As in Gray’s later success, Two Lovers, the camera in The Yards knows how to pity the activity it captures without sentimentalizing it; when Willie and Leo come to blows toward the end of the film’s second act, the angles remain patiently wide, as though the scuffle is being watched from across the street by a head-shaking spectator. Frank comes on like a puppetmaster of a mob boss, but when the situation demands immediate ruthlessness against his recently paroled nephew, we’re invited to stare into his sweatily crinkled, twitching forehead. (Caan inhabits with atypically sensitivity the burden of a man who might be for the first time in his life unable to prioritize blood and money.)

 

Only Willie seems truly a product and denizen of Gray’s bleak if shiny milieu; his mercurial animus splendidly dwarfs the anticlimactic court drama at the film’s end. A post-Brando über-brute par excellence, Phoenix excels at being swept away by his own sensuality, even as he excruciatingly knows that his aggression won’t do him any good.
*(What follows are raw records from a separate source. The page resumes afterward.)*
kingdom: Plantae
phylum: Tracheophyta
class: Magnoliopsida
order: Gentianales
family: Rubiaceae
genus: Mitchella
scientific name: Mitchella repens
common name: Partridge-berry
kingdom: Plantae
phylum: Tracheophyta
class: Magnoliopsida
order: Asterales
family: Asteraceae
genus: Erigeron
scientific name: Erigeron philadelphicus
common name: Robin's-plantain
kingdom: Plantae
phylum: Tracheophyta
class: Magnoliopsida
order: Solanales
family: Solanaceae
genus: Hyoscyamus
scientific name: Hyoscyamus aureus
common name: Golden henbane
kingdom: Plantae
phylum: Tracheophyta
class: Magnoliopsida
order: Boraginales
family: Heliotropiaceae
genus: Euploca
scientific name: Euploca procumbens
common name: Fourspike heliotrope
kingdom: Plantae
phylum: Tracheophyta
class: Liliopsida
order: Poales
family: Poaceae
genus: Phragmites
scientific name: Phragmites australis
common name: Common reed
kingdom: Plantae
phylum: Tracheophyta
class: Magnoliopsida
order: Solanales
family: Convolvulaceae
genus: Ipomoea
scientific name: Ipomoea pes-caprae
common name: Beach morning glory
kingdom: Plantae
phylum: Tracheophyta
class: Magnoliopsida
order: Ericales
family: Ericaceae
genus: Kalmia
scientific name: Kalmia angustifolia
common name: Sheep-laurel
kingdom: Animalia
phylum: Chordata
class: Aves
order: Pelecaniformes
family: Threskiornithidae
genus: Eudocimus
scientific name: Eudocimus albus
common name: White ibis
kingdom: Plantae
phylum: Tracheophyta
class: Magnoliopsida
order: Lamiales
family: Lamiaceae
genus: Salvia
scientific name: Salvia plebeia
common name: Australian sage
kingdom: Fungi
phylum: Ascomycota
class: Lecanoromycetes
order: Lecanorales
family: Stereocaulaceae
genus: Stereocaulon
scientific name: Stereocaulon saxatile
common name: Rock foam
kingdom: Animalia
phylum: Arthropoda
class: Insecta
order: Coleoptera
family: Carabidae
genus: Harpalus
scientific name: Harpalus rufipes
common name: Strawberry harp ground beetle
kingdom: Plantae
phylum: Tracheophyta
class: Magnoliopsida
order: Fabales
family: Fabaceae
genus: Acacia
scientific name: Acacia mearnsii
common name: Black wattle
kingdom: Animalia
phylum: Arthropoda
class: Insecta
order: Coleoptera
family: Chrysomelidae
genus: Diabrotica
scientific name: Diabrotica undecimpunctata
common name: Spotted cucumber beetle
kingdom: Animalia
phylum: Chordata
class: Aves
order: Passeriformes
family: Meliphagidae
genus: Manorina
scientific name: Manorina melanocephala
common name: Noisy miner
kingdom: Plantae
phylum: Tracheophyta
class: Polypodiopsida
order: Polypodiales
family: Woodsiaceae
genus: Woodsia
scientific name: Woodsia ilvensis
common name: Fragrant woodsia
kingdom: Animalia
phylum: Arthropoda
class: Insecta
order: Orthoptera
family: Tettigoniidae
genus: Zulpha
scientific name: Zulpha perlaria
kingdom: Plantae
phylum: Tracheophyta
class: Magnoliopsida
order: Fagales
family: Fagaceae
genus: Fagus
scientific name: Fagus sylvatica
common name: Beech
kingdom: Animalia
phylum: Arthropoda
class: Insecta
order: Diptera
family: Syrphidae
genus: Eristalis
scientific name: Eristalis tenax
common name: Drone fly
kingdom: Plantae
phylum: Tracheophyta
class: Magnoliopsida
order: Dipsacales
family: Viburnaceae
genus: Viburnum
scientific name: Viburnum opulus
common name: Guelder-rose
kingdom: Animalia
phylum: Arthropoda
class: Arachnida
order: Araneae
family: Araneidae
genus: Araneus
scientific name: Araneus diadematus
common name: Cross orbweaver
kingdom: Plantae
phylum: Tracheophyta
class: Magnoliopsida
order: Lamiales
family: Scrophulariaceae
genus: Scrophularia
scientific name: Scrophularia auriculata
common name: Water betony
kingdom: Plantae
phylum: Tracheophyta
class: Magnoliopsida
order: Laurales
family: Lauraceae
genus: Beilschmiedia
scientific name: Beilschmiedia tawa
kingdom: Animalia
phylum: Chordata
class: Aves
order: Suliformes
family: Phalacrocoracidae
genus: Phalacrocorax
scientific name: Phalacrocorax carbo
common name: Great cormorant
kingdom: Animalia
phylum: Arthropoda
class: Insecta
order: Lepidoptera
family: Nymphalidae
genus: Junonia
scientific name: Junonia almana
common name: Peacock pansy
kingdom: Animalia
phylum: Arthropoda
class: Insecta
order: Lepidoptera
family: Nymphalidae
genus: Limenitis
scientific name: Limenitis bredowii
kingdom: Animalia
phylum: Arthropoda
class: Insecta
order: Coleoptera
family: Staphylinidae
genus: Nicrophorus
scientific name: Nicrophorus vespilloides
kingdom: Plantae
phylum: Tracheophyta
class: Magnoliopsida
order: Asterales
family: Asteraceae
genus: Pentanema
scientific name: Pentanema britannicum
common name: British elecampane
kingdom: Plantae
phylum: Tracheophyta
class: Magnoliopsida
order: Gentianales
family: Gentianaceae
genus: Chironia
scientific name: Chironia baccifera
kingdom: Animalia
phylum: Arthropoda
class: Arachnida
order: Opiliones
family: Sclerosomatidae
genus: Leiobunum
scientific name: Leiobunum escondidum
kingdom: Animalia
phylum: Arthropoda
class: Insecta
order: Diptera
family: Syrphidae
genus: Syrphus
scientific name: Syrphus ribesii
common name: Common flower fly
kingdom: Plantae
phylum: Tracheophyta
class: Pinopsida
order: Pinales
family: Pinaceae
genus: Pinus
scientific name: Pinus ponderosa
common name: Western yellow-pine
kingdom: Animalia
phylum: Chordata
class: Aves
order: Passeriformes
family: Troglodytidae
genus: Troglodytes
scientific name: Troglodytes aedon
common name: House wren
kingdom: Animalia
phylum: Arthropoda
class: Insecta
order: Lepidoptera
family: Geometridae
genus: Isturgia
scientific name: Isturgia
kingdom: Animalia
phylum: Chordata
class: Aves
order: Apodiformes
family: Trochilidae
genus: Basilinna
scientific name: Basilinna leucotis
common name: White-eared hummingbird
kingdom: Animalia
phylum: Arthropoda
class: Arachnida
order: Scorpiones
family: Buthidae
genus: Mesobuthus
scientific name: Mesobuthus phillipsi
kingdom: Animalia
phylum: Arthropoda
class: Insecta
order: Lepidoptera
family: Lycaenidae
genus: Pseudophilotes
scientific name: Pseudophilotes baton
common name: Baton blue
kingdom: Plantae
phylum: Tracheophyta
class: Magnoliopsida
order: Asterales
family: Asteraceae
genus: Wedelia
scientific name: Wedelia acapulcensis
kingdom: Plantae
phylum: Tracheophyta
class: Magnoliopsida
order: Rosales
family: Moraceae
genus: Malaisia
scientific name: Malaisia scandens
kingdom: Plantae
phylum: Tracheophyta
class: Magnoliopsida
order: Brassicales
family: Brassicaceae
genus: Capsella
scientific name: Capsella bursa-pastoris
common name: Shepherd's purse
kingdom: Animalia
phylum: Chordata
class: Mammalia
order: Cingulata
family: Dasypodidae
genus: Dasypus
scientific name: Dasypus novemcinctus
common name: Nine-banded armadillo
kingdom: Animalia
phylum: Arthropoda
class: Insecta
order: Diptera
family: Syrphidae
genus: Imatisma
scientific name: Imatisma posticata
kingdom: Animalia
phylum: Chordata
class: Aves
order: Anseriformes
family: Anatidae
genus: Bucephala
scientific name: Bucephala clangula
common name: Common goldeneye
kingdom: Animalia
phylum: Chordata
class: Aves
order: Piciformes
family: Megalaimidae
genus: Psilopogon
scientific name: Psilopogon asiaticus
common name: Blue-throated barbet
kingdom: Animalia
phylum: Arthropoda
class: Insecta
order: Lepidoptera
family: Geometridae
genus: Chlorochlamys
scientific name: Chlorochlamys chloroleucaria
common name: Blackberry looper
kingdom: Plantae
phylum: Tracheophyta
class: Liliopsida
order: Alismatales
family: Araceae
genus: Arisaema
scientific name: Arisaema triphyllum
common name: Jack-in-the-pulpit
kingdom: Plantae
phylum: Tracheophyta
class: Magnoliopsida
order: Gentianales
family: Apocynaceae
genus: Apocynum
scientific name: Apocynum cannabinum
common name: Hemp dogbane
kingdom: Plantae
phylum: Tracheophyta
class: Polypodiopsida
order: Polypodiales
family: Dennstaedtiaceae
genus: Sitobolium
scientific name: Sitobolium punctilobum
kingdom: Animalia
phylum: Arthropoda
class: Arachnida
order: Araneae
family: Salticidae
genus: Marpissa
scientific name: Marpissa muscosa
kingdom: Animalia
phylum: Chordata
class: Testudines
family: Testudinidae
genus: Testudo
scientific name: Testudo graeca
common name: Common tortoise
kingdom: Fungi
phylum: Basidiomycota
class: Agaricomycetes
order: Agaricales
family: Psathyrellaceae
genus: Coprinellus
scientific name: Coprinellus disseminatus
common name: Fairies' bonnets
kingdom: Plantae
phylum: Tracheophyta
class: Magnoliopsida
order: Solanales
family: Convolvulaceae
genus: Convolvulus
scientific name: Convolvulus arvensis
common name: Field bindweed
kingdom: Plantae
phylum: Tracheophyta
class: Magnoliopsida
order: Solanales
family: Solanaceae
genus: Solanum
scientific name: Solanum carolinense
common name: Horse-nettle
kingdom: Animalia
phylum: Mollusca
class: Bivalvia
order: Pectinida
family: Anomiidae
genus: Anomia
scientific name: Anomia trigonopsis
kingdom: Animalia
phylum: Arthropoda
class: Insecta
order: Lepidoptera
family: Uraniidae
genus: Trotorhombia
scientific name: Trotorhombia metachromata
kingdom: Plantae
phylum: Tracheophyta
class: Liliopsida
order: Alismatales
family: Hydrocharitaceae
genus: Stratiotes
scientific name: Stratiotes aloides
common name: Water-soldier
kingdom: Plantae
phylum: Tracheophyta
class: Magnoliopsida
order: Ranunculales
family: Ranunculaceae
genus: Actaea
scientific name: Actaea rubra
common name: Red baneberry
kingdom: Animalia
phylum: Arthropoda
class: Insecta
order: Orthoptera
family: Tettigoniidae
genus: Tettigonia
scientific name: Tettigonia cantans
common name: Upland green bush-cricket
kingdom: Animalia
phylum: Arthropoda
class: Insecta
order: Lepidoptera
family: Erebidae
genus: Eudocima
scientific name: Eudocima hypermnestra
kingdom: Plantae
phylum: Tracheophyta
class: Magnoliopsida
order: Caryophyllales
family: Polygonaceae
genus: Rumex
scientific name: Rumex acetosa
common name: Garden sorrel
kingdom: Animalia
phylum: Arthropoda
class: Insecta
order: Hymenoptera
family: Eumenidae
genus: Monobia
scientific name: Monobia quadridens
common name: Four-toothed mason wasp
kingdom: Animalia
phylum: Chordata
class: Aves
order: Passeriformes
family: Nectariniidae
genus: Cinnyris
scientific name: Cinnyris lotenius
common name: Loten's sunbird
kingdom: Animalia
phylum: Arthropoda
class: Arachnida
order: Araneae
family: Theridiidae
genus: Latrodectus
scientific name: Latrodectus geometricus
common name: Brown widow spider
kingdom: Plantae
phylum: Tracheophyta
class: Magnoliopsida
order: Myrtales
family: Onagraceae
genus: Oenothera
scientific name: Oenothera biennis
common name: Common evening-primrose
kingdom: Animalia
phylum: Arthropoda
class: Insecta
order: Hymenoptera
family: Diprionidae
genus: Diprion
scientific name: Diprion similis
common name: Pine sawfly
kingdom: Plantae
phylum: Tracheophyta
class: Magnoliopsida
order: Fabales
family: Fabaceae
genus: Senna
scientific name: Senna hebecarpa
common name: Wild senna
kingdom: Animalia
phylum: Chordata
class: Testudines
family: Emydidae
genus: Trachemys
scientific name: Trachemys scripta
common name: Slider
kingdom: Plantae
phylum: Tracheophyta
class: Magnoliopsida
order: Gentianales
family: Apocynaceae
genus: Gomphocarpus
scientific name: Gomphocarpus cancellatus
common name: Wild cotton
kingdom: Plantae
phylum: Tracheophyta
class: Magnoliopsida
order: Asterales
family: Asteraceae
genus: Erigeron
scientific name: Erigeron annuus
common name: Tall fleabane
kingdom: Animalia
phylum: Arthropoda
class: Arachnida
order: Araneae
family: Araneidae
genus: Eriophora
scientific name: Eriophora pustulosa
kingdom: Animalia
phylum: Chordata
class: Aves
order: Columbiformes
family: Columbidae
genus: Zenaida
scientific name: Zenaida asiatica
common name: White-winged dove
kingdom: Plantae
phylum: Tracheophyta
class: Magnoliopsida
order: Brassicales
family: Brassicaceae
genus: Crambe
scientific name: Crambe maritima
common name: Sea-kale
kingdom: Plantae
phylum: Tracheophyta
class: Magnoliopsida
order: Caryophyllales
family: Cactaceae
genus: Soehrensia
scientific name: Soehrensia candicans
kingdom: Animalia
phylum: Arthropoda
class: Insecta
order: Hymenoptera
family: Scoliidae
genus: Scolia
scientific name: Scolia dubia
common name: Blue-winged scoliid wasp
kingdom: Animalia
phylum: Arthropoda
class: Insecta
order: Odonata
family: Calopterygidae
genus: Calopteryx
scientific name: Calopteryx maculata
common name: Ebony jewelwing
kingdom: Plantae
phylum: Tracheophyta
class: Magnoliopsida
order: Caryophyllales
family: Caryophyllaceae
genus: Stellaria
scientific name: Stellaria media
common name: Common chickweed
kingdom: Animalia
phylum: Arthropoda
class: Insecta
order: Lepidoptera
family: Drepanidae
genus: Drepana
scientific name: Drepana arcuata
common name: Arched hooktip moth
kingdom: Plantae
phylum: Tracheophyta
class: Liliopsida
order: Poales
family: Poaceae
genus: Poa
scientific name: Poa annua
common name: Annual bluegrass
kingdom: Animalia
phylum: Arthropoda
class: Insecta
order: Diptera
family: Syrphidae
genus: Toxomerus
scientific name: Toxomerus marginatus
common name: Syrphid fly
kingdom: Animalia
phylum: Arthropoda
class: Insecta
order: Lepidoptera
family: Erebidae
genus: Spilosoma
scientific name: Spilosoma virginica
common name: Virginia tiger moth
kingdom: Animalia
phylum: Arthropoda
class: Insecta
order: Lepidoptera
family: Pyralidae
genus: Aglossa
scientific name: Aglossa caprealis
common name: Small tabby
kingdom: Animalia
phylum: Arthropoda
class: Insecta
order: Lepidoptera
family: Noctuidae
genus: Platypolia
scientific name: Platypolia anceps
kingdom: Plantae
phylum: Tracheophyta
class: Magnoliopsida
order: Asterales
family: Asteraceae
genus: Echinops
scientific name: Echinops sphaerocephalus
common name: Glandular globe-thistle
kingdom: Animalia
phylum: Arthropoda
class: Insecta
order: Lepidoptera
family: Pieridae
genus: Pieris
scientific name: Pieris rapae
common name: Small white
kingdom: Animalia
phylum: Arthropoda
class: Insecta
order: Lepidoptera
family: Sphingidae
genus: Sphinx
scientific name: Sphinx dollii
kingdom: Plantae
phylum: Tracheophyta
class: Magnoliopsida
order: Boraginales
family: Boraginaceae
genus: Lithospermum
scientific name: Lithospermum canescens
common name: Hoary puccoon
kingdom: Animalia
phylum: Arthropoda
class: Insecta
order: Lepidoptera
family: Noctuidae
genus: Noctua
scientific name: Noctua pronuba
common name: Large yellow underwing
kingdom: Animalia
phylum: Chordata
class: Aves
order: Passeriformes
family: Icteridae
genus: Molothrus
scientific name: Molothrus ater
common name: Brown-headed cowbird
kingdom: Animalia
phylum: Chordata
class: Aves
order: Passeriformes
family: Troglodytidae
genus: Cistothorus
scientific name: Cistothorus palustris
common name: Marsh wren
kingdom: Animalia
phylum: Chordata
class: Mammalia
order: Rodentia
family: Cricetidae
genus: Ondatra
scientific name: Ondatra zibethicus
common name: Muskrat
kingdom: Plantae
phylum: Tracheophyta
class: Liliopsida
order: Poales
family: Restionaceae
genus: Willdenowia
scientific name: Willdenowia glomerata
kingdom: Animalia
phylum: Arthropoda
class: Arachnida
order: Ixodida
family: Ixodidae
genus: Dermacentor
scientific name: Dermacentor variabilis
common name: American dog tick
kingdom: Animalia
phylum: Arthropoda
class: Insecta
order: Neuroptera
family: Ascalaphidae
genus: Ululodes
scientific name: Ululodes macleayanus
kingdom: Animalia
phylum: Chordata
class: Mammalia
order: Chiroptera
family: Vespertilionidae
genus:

In a subtly heated confrontation with Erica in the third act, we oddly sympathize more with him—with what the tragedy requires of him—than we do with his victim. His cheeks are tense, his eyes are pained, and he speaks softly and full of fury misdirected from his own blown fuses. He embodies, ultimately, the tortured confusion that allows the The Yards‘s fatalism to transcend its uneven storytelling. He’s just as shocked as we are by what he does when the lights go out.

 

 

Roger Ebert for the Chicago Sun-Times:

There is a sad, tender quality in “The Yards” I couldn’t put my finger on, until I learned that the director’s father inspired one of the characters. It’s ambiguity that makes the film interesting. Most crime movies have a simplistic good vs. evil moral structure. When “The Godfather” comes along, with its shades of morality within a shifting situation, it exposes most mob pictures as fairy tales. “The Yards” resembles “The Godfather” in the way it goes inside the structure of corruption, and shows how judges and elected officials work at arms’ length with people they know are breaking the law. But it also resembles “Mean Streets,” the film about two childhood friends who get in over their heads

 

“The Yards” is not exhilarating like some crime movies, or vibrant with energy like others. It exists in a morose middle ground, chosen by Gray, deliberately or not, because this is how his own memories feel. When indictments come down in political scandals, the defendants often say they were only trying to operate within the system. So they were. Their other choice was to find a new line of work. The system endures. If you don’t take the payoff, someone else will. Fairly nice people can live in this shadowland. Sometimes things go wrong.